Essas características fazem com que ela seja considerada uma tecnologia disruptiva, podendo ser aplicada em diferentes casos de uso relacionados ao registro e a rastreabilidade de ativos (como imóveis, propriedade intelectual, jóias, insumos de produção etc.) que são representados internamente numa plataforma Blockchain como Tokens. A tecnologia Blockchain também pode impulsionar a chamada economia do compartilhamento, auxiliando na criação de soluções para o controle de acesso inteligente à objetos ou recursos compartilhados (como, por exemplo, meios de transporte compartilhados).

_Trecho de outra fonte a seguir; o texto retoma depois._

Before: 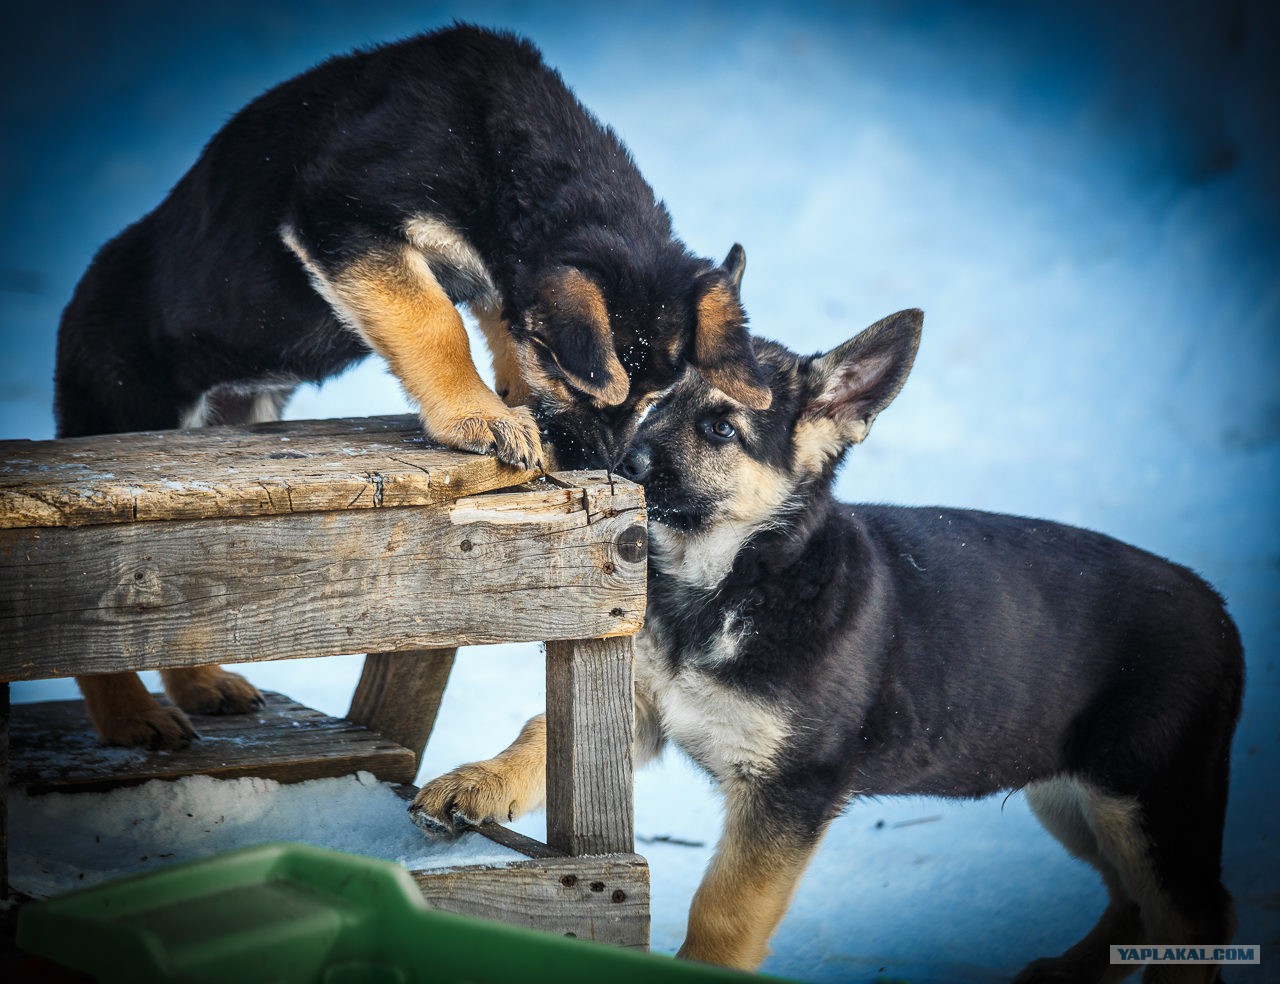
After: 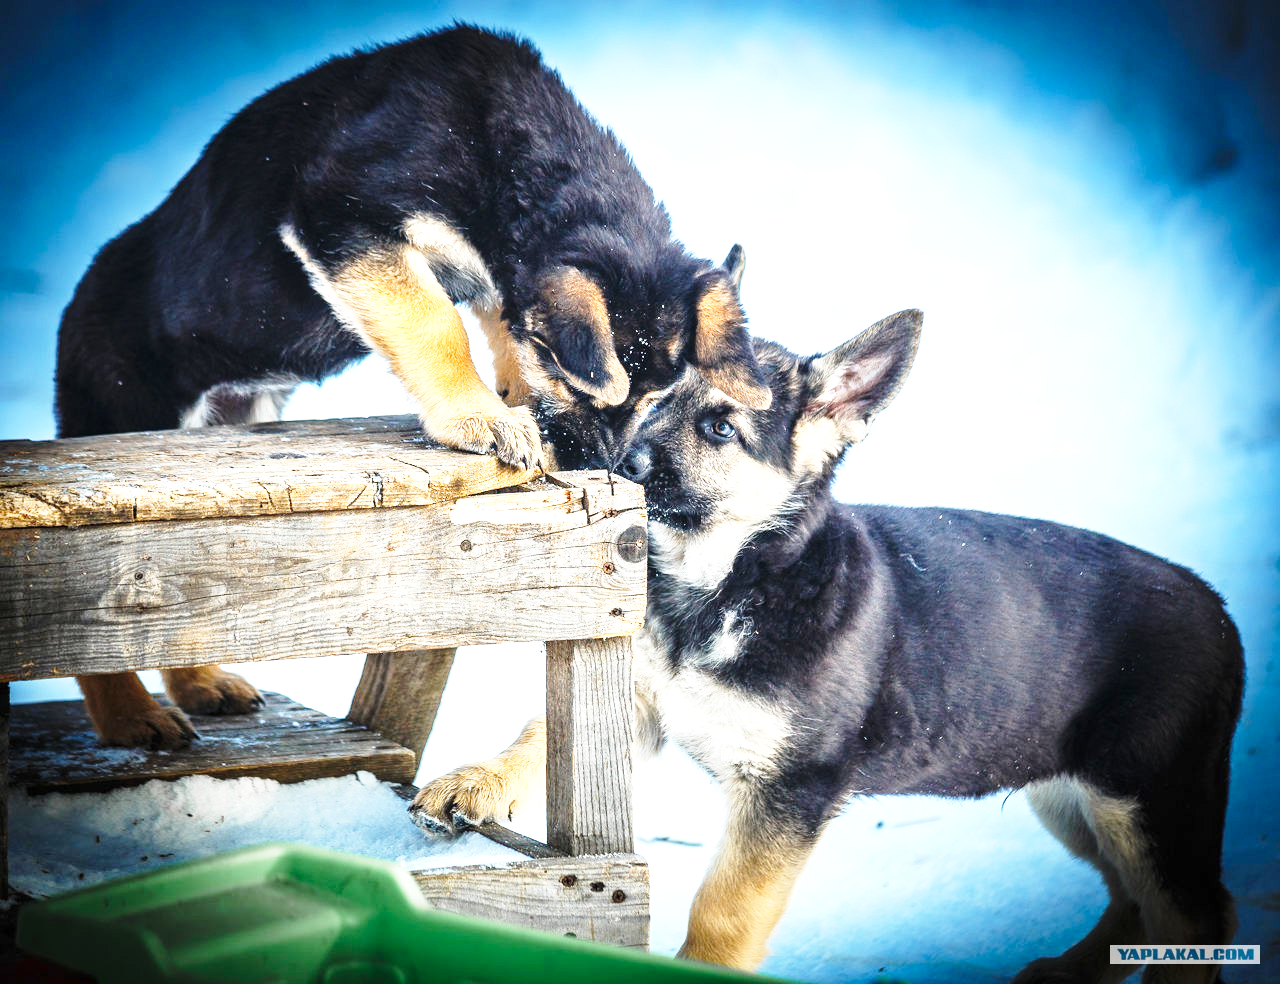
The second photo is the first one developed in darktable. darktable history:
base curve: curves: ch0 [(0, 0) (0.028, 0.03) (0.121, 0.232) (0.46, 0.748) (0.859, 0.968) (1, 1)], preserve colors none
exposure: exposure 1 EV, compensate exposure bias true, compensate highlight preservation false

Sobre essa infraestrutura distribuída e segura do Blockchain, contratos inteligentes possibilitam a efetivação de transações de forma automática pelo sistema. Os Contratos Inteligentes, segundo o site , podem ser entendidos como trechos de programas (códigos computacionais) que são executados durante a realização de uma transação, sendo assim qualquer contrato capaz de ser executado ou de se fazer cumprir por si só, podendo formalizar negociações entre duas ou mais partes.
Esse mecanismo pode ser utilizado para garantir que termos de contrato e regras de negócio (como preço de um ativo, saldo disponível etc.) sejam automaticamente verificadas pelo Blockchain durante a execução de uma transação, reduzindo custos e aumentando a eficiência desses processos. Tomando como exemplo novamente o caso do registro de imóveis, numa operação de venda de um imóvel, Contratos Inteligentes poderiam realizar a transferência do registro do imóvel para o novo dono após a validação das cláusulas do contrato, como a assinatura do contrato pelas partes envolvidas e transferência dos recursos financeiros da parte compradora.

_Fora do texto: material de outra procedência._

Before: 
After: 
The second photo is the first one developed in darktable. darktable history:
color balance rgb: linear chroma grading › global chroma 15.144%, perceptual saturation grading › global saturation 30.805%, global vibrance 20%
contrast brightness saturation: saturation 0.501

Aplicações no setor de energia elétrica
A tecnologia Blockchain também tem sido aplicada ao setor de energia elétrica, explorando as características da tecnologia para criar novos modelos de negócios ou mesmo para melhorar a eficiência de processos atuais. Listei 5 aplicações da tecnologia Blockchain e seus casos de uso no setor de energia.
1- Comercialização de energia de geração distribuída P2P
Esse provavelmente é um dos casos de uso mais conhecidos do uso de Blockchain no setor de energia elétrica. A ideia aqui é permitir que a energia distribuída, gerada, por exemplo, através de painéis solares, possa ser comercializada diretamente (ponto-a-ponto, ou P2P) entre produtores e consumidores, sem o controle direto por parte da concessionária.
O conceito foi aplicado pela primeira vez em 2016 num projeto piloto implantado no bairro do Brooklyn, em Nova York. O sistema permitiu a primeira comercialização direta de energia solar utilizando Blockchain. A tecnologia utilizada no projeto foi um Blockchain de código aberto chamado Ethereum e a transmissão da energia entre participantes do projeto se deu através de um microgrid da empresa LO3 Energy, uma startup dos EUA.
2- Mobilidade Elétrica
Blockchain pode ser utilizada no contexto de recarga de veículos elétricos, possibilitando que as transações de energia, assim como os pagamentos, possam ser realizados através dessa plataforma distribuída.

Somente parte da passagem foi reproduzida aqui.